Objective
In this opportunity, I will predict the customer from wholesaler dataset. Those customer divide by two which are Horeca (Hotel, Restaurant, Cafe) and Retail. My job is to predict which customer fit better as Horeca or Retail. I will using two models which calculate probability of which category of the wholesaler is. The models are regression model and knn model.
Installing Library
To process the data, I need to install necessary library to process the data
library(dplyr)
library(gtools)
library(gmodels)
library(ggplot2)
library(class)
library(tidyr)
library(MASS)
library(caret)
library(class)
Logistic Regression
Data set I will use is data from 2014 of wholesaler data set.
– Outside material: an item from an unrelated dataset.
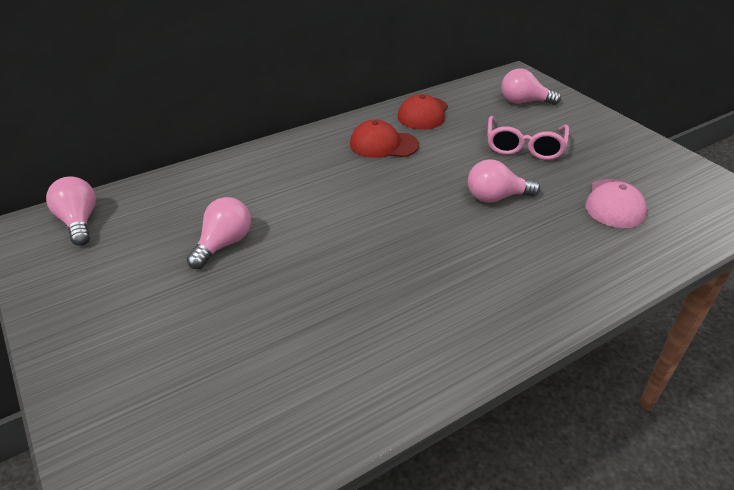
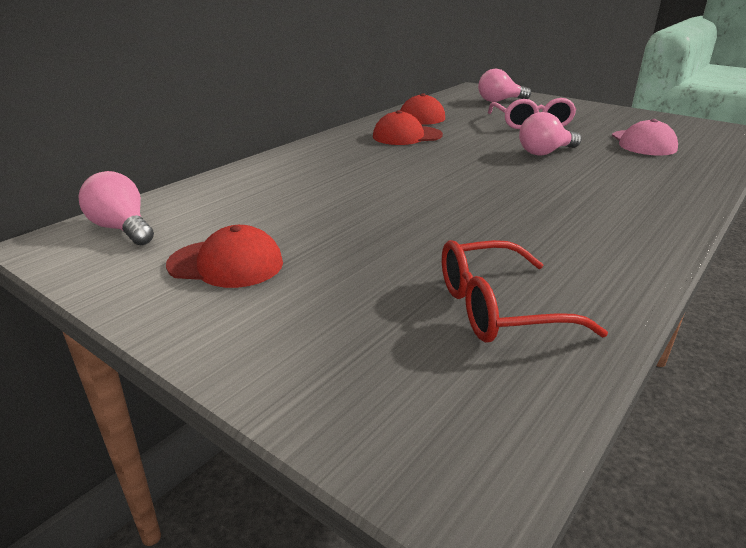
camera: 20 degrees left, 10 degrees down
pink light bulb [187,197,251,269] -> none
none -> red cap [166,225,283,288]
none -> red glasses [442,240,608,343]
The data is used to distribute product to wholesaler customer based on the wholesaler spending of the product. I save the data in object for processing.
Saving dataset into object
sale <- read.csv("wholesale.csv")
glimpse(sale)
## Rows: 440
## Columns: 8
## $ Channel <int> 2, 2, 2, 1, 2, 2, 2, 2, 1, 2, 2, 2, 2, 2, 2, 1, 2, 1,…
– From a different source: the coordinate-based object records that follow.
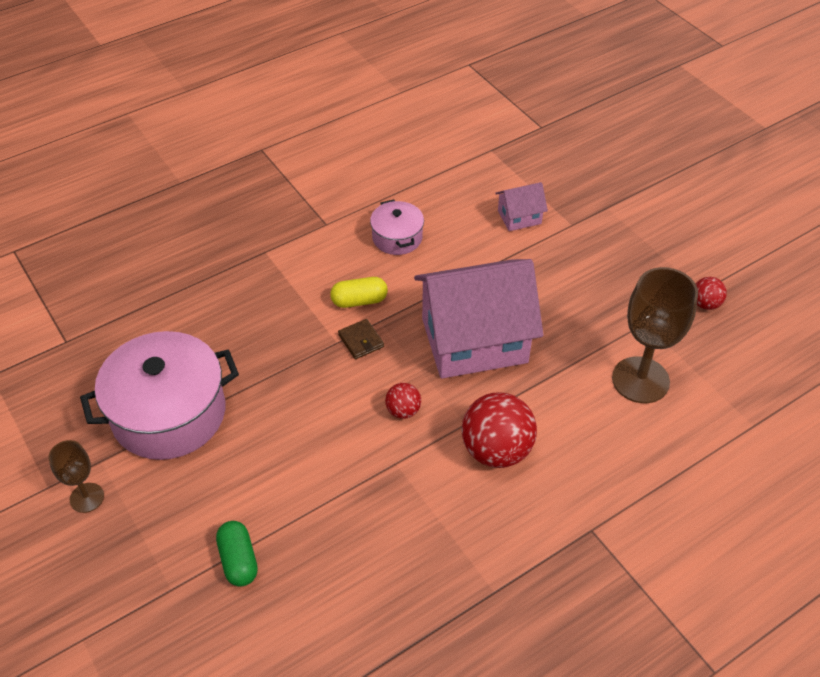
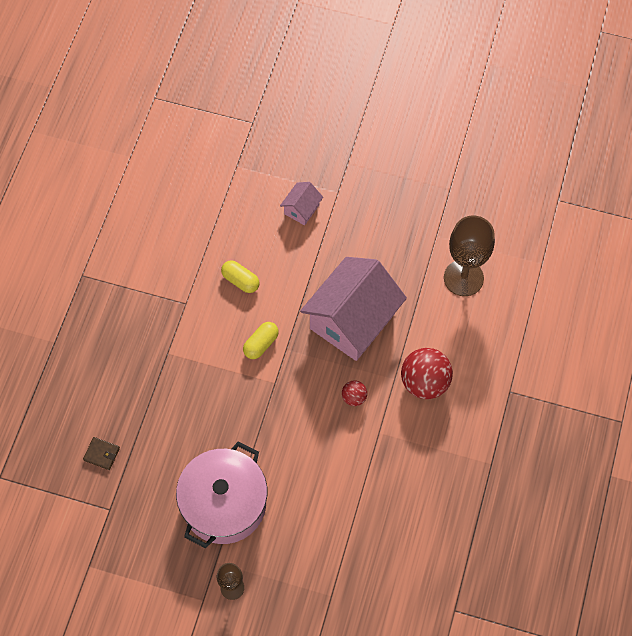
camera: 40 degrees left, 15 degrees up
green capsule [216,521,258,587] -> none
brown wallet [338,319,384,359] -> brown wallet moved to [83,437,120,470]
pink pot [370,200,424,255] -> yellow capsule [221,260,260,293]
red ball [696,277,727,310] -> none

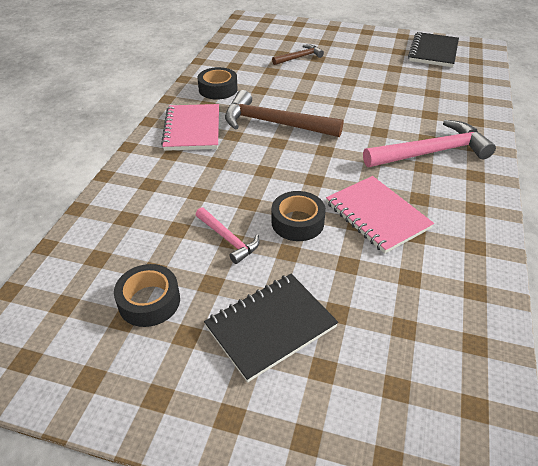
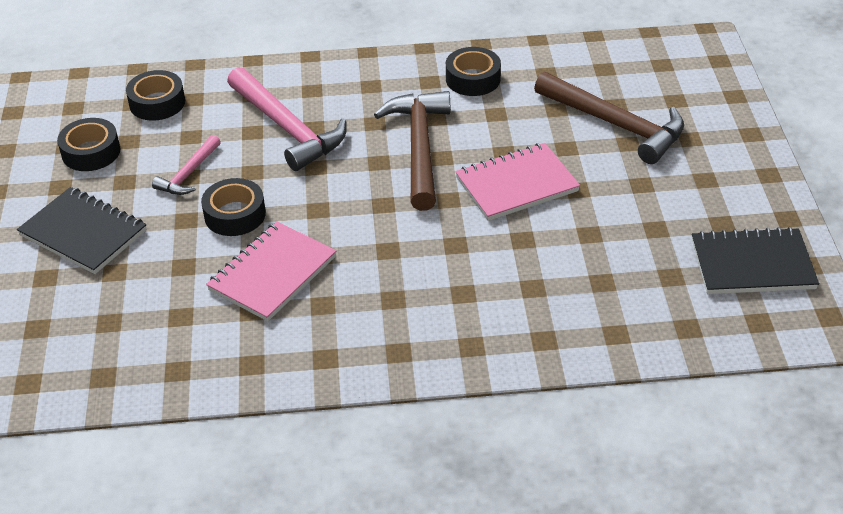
camera: 70 degrees right, 0 degrees up
pink notebook [161,104,219,151] -> pink notebook moved to [455,143,580,221]
brown hammer [272,45,324,65] -> brown hammer [534,72,684,164], size x1.89
pink hammer [363,120,496,167] -> pink hammer moved to [227,67,347,171]
none -> black tape [126,70,185,121]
## $ Region <int> 3, 3, 3, 3, 3, 3, 3, 3, 3, 3, 3, 3, 3, 3, 3, 3, 3, 3,…
## $ Fresh <int> 12669, 7057, 6353, 13265, 22615, 9413, 12126, 7579, 5…
## $ Milk <int> 9656, 9810, 8808, 1196, 5410, 8259, 3199, 4956, 3648,…
## $ Grocery <int> 7561, 9568, 7684, 4221, 7198, 5126, 6975, 9426, 6192,…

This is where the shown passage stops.